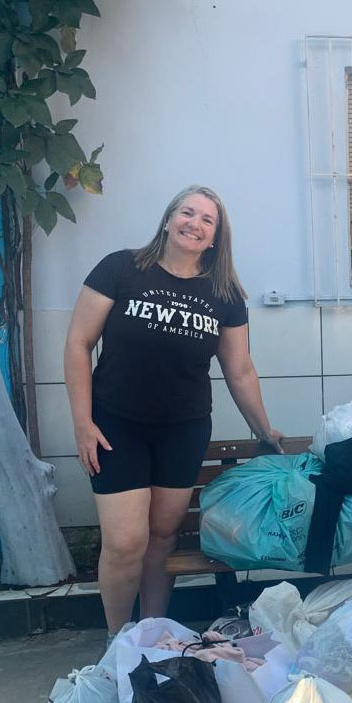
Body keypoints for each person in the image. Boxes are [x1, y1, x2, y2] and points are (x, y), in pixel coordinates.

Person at [64, 184, 283, 638]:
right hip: (114, 426)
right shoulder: (121, 268)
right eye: (188, 213)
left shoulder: (223, 293)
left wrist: (263, 430)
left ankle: (153, 633)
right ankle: (118, 641)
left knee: (163, 537)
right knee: (126, 542)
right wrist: (83, 423)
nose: (195, 224)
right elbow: (79, 343)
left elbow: (239, 369)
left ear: (215, 238)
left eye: (207, 221)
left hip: (182, 430)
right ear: (168, 219)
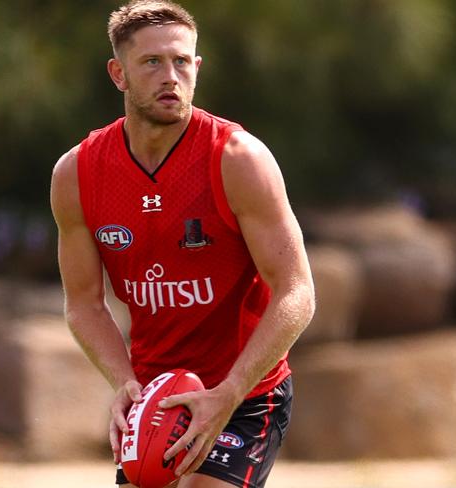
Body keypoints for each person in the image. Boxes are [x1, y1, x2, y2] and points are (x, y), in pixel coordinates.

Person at [50, 1, 315, 486]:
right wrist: (124, 384)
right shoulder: (77, 173)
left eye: (181, 61)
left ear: (197, 67)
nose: (170, 76)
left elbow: (296, 292)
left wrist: (229, 393)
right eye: (151, 62)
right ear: (119, 73)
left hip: (247, 394)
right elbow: (84, 304)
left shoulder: (238, 158)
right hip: (155, 398)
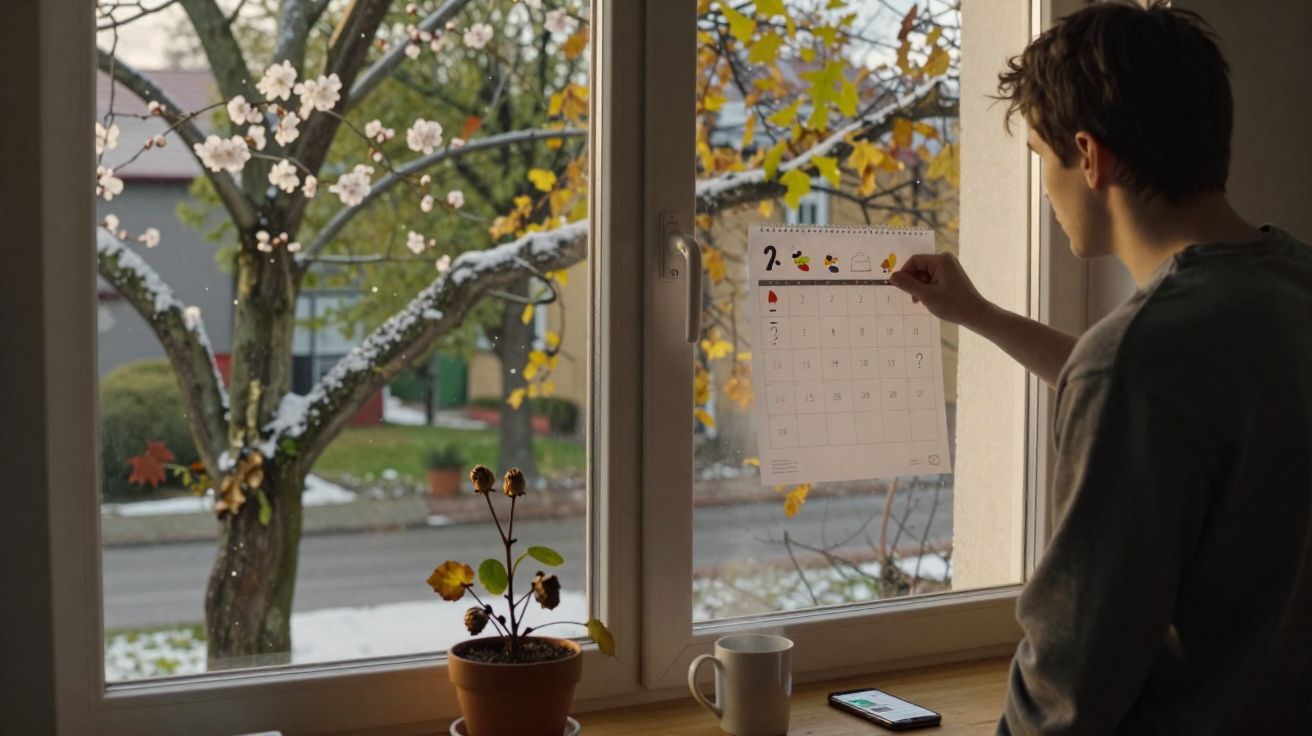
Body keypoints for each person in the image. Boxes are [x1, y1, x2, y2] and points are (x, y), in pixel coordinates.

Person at [889, 2, 1312, 733]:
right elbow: (1181, 399)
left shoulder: (1141, 360)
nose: (1045, 190)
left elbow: (1068, 688)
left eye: (1041, 161)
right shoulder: (1286, 285)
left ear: (1089, 157)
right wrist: (982, 315)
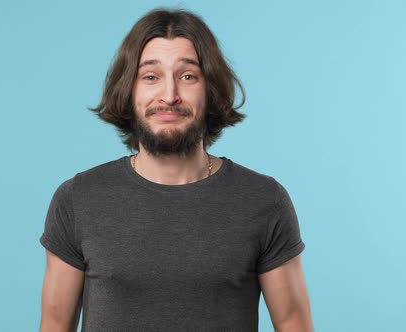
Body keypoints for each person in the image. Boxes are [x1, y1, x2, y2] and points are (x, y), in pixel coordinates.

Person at [39, 8, 313, 332]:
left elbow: (294, 324)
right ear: (129, 90)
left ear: (210, 91)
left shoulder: (264, 201)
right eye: (150, 77)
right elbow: (55, 325)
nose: (169, 95)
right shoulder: (77, 199)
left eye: (187, 76)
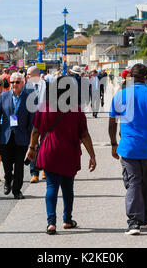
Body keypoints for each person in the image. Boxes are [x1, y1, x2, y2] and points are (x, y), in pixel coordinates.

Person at [25, 76, 97, 235]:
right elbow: (84, 135)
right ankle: (67, 219)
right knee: (67, 187)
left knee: (51, 186)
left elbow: (36, 131)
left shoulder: (44, 107)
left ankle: (51, 223)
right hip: (69, 152)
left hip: (49, 150)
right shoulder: (76, 109)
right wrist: (92, 155)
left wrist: (31, 148)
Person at [109, 64, 147, 235]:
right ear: (146, 77)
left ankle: (134, 221)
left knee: (134, 182)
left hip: (128, 147)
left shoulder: (120, 95)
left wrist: (113, 144)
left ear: (130, 77)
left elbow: (112, 123)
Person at [0, 72, 34, 200]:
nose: (14, 85)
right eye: (12, 82)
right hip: (6, 136)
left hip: (22, 137)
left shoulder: (29, 98)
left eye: (17, 82)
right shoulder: (3, 96)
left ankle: (17, 190)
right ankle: (7, 180)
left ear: (23, 83)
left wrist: (32, 141)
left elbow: (32, 122)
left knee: (19, 165)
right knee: (6, 163)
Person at [25, 66, 46, 183]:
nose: (27, 76)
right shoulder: (26, 87)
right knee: (33, 145)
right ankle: (34, 173)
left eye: (29, 74)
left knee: (44, 143)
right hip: (32, 120)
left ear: (36, 75)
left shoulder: (47, 85)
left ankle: (45, 169)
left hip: (44, 118)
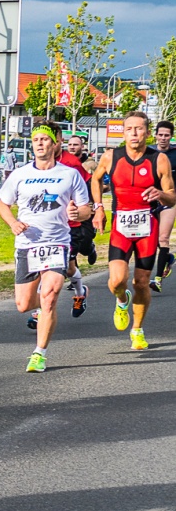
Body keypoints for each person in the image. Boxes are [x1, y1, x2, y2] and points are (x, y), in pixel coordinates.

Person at [0, 121, 90, 372]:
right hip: (28, 244)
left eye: (45, 139)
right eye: (36, 139)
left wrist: (77, 213)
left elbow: (85, 209)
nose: (40, 143)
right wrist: (13, 223)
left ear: (55, 143)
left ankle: (39, 354)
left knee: (48, 298)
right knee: (23, 304)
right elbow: (3, 205)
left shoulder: (70, 174)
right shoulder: (20, 174)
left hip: (57, 242)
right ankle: (58, 301)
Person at [90, 111, 176, 349]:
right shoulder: (111, 157)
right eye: (130, 129)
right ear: (124, 132)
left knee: (141, 282)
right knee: (117, 280)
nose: (135, 133)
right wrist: (98, 208)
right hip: (121, 226)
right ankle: (121, 299)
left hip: (148, 227)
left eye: (139, 129)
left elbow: (172, 197)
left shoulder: (158, 160)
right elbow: (95, 180)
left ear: (147, 132)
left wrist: (160, 194)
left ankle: (137, 329)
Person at [58, 132, 97, 316]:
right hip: (46, 227)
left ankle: (80, 294)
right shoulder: (37, 164)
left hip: (70, 225)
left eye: (47, 140)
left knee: (68, 267)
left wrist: (91, 208)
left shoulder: (73, 165)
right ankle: (38, 312)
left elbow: (87, 187)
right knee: (42, 270)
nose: (43, 145)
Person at [150, 120, 176, 291]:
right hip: (150, 199)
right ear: (156, 135)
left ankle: (157, 279)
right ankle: (167, 258)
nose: (163, 138)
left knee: (163, 238)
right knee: (152, 240)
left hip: (169, 200)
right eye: (161, 135)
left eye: (167, 135)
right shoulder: (149, 152)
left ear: (171, 137)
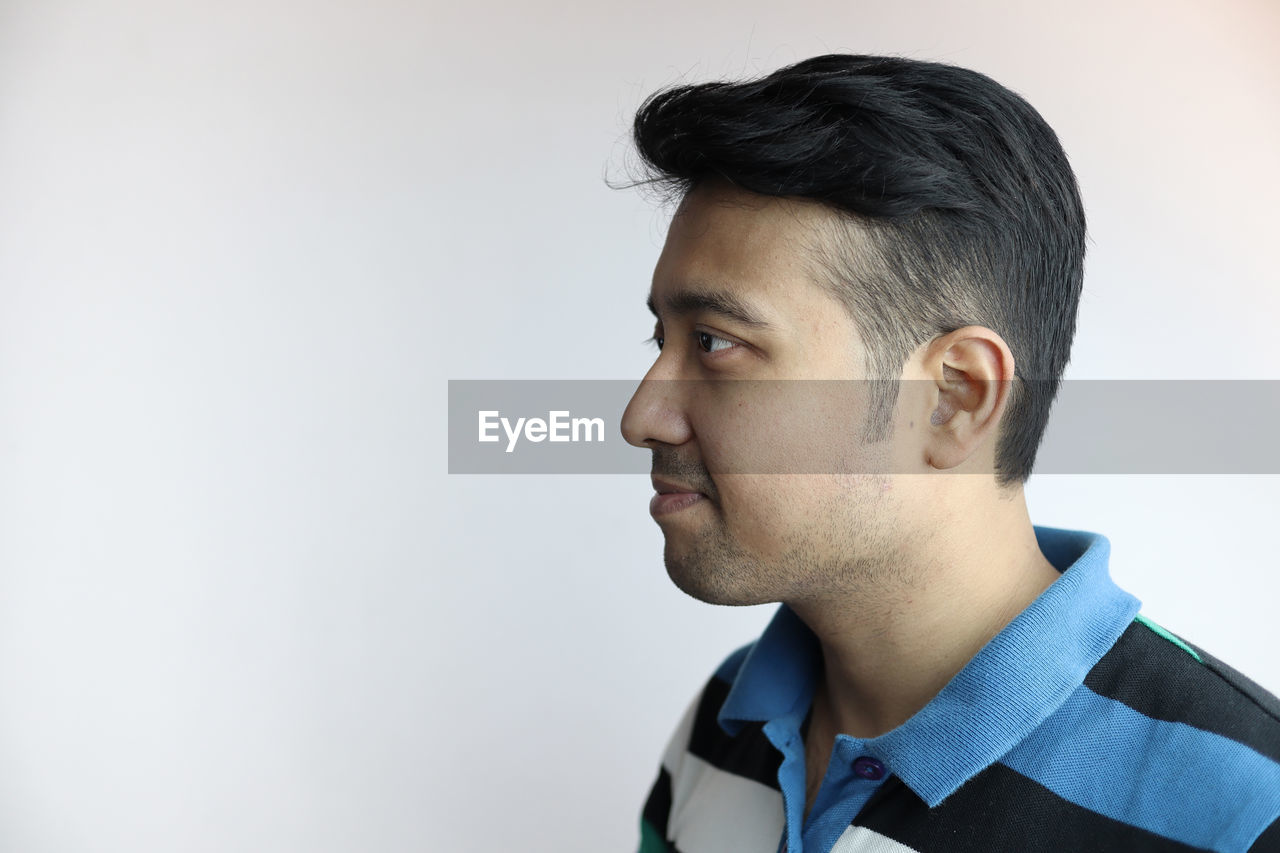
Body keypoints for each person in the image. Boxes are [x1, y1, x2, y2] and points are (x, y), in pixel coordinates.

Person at [618, 54, 1280, 853]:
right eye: (664, 338)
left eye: (717, 342)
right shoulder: (725, 722)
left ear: (955, 397)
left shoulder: (1246, 812)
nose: (641, 416)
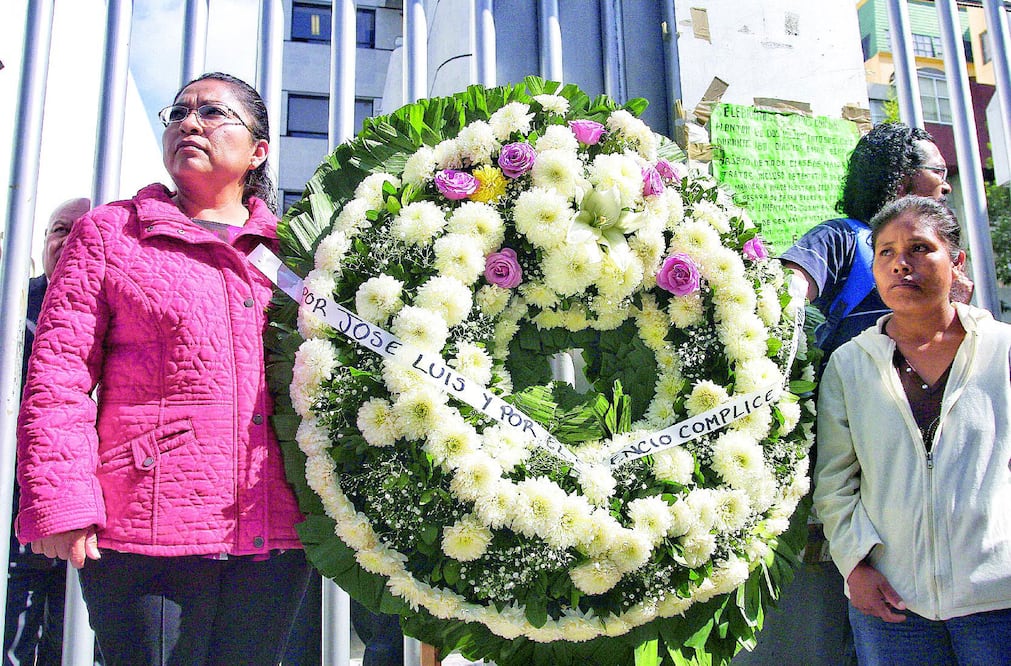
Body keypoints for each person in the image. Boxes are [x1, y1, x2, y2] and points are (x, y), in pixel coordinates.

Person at [16, 72, 311, 665]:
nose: (189, 122)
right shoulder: (112, 233)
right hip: (146, 526)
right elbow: (58, 374)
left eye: (212, 112)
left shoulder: (293, 252)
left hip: (272, 524)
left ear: (259, 150)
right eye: (178, 112)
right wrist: (62, 501)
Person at [735, 122, 963, 666]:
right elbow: (781, 293)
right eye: (940, 171)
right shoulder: (845, 237)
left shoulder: (944, 261)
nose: (948, 185)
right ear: (902, 176)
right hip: (863, 455)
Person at [814, 195, 1011, 665]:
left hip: (997, 601)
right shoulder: (850, 365)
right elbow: (835, 483)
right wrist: (855, 568)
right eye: (886, 252)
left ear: (956, 261)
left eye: (920, 248)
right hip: (891, 603)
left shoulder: (1001, 352)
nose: (901, 264)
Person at [5, 197, 89, 666]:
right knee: (13, 632)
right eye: (60, 229)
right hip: (17, 502)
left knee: (74, 639)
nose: (70, 239)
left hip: (87, 511)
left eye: (82, 229)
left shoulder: (117, 312)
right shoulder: (11, 307)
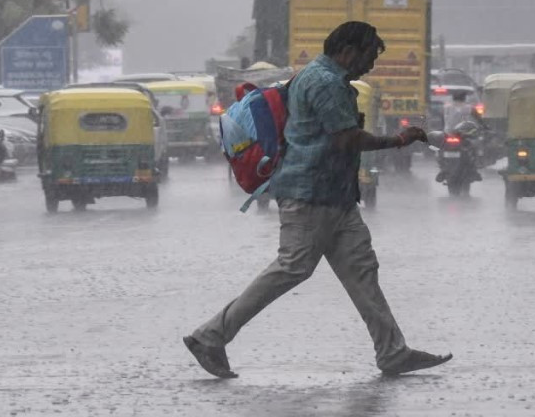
-.-.-
What you should do: Each entry should be repeated exactly as it appears; the pictures stay out.

Expected output:
Body keypoints for each person in the image. Boxes are [x1, y1, x2, y2] and points are (x, y), in pixel coordinates.

Person at [64, 184, 283, 638]:
right hip: (114, 426)
right shoulder: (121, 268)
right eye: (188, 213)
left shoulder: (223, 293)
left wrist: (263, 430)
left ankle: (153, 633)
right ankle: (118, 641)
left knee: (163, 537)
right knee: (126, 542)
right wrist: (83, 423)
nose: (195, 224)
right elbow: (79, 343)
left elbow: (239, 369)
left ear: (215, 238)
left eye: (207, 221)
left hip: (182, 430)
right ear: (168, 219)
Body keypoints for each person in the image. Boxes are [x1, y1, x2, y2] and points are (x, y), in pixel coordinates.

Person at [50, 1, 315, 486]:
right wrist: (124, 384)
right shoulder: (77, 173)
left eye: (181, 61)
left ear: (197, 67)
nose: (170, 76)
left elbow: (296, 292)
left wrist: (229, 393)
right eye: (151, 62)
right ear: (119, 73)
left hip: (247, 394)
right elbow: (84, 304)
left shoulder: (238, 158)
right hip: (155, 398)
Body keypoints for each person in the image. Boxes are [x1, y1, x2, y2] and points are (x, y), in pixel coordinates.

Person at [889, 2, 1312, 733]:
right elbow: (1181, 399)
left shoulder: (1141, 360)
nose: (1045, 190)
left elbow: (1068, 688)
left eye: (1041, 161)
right shoulder: (1286, 285)
left ear: (1089, 157)
right wrist: (982, 315)
Body keypoints for each person in the image. Boxes are [x1, y1, x2, y2] and points are (x, y), in pixel coordinates.

Person at [39, 8, 313, 332]:
left elbow: (294, 324)
right ear: (129, 90)
left ear: (210, 91)
left shoulder: (264, 201)
right eye: (150, 77)
right elbow: (55, 325)
nose: (169, 95)
right shoulder: (77, 199)
left eye: (187, 76)
Body keypoints for each person in the image. Boxes are [x1, y1, x2, y2] and points are (x, y), in pixel coordinates.

Person at [25, 76, 97, 235]:
right elbow: (84, 135)
right ankle: (67, 219)
right knee: (67, 187)
left knee: (51, 186)
left elbow: (36, 131)
left shoulder: (44, 107)
left ankle: (51, 223)
right hip: (69, 152)
left hip: (49, 150)
right shoulder: (76, 109)
right wrist: (92, 155)
left wrist: (31, 148)
Person at [109, 64, 147, 235]:
right ear: (146, 77)
left ankle: (134, 221)
left knee: (134, 182)
left hip: (128, 147)
left shoulder: (120, 95)
left wrist: (113, 144)
left ear: (130, 77)
left elbow: (112, 123)
Person at [0, 72, 34, 200]:
nose: (14, 85)
right eye: (12, 82)
right hip: (6, 136)
left hip: (22, 137)
left shoulder: (29, 98)
left eye: (17, 82)
right shoulder: (3, 96)
left ankle: (17, 190)
right ankle: (7, 180)
left ear: (23, 83)
left wrist: (32, 141)
left elbow: (32, 122)
left knee: (19, 165)
right knee: (6, 163)
Person at [25, 66, 46, 183]:
nose: (27, 76)
right shoulder: (26, 87)
right knee: (33, 145)
right ankle: (34, 173)
left eye: (29, 74)
left knee: (44, 143)
right hip: (32, 120)
left ear: (36, 75)
left shoulder: (47, 85)
left ankle: (45, 169)
left hip: (44, 118)
Body keypoints for each person in the image. Boxes are [x1, y1, x2, y2] and points are (x, y), in pixel coordinates.

Person at [0, 121, 90, 372]:
right hip: (28, 244)
left eye: (45, 139)
right eye: (36, 139)
left wrist: (77, 213)
left elbow: (85, 209)
nose: (40, 143)
right wrist: (13, 223)
left ear: (55, 143)
left ankle: (39, 354)
left knee: (48, 298)
right knee: (23, 304)
right elbow: (3, 205)
left shoulder: (70, 174)
right shoulder: (20, 174)
left hip: (57, 242)
right ankle: (58, 301)
Person at [90, 111, 176, 349]:
right shoulder: (111, 157)
right eye: (130, 129)
right ear: (124, 132)
left knee: (141, 282)
right knee: (117, 280)
nose: (135, 133)
right wrist: (98, 208)
right hip: (121, 226)
right ankle: (121, 299)
left hip: (148, 227)
left eye: (139, 129)
left elbow: (172, 197)
left shoulder: (158, 160)
right elbow: (95, 180)
left ear: (147, 132)
left wrist: (160, 194)
left ankle: (137, 329)
Person at [58, 132, 97, 316]:
right hip: (46, 227)
left ankle: (80, 294)
right shoulder: (37, 164)
left hip: (70, 225)
left eye: (47, 140)
left knee: (68, 267)
left wrist: (91, 208)
left shoulder: (73, 165)
right ankle: (38, 312)
left elbow: (87, 187)
right knee: (42, 270)
nose: (43, 145)
Person at [150, 120, 176, 291]:
right hip: (150, 199)
right ear: (156, 135)
left ankle: (157, 279)
right ankle: (167, 258)
nose: (163, 138)
left knee: (163, 238)
right knee: (152, 240)
left hip: (169, 200)
right eye: (161, 135)
left eye: (167, 135)
right shoulder: (149, 152)
left ear: (171, 137)
Body keypoints for each person in the image. Boxes are [x1, y1, x2, y2] and points are (x, y), in pixel coordinates.

Person at [618, 54, 1280, 853]:
right eye: (664, 338)
left eye: (717, 342)
right shoulder: (725, 722)
left ear: (955, 397)
left shoulder: (1246, 812)
nose: (641, 416)
Body keypoints for each person in the image. Boxes are [x1, y1, x2, y2] and points are (x, y), in pixel coordinates.

Person at [16, 72, 311, 665]:
nose: (189, 122)
right shoulder: (112, 233)
right hip: (146, 526)
right elbow: (58, 374)
left eye: (212, 112)
left shoulder: (293, 252)
left hip: (272, 524)
left ear: (259, 150)
right eye: (178, 112)
right wrist: (62, 501)
Person at [735, 122, 963, 666]:
right elbow: (781, 293)
right eye: (940, 171)
right shoulder: (845, 237)
left shoulder: (944, 261)
nose: (948, 185)
right ear: (902, 176)
right hip: (863, 455)
Person at [814, 195, 1011, 665]:
left hip: (997, 601)
right shoulder: (850, 365)
right elbow: (835, 483)
right wrist: (855, 568)
right eye: (886, 252)
left ear: (956, 261)
left eye: (920, 248)
right hip: (891, 603)
left shoulder: (1001, 352)
nose: (901, 264)
Person at [5, 197, 89, 666]:
right knee: (13, 632)
right eye: (60, 229)
right hip: (17, 502)
left knee: (74, 639)
nose: (70, 239)
left hip: (87, 511)
left eye: (82, 229)
left shoulder: (117, 312)
right shoulder: (11, 307)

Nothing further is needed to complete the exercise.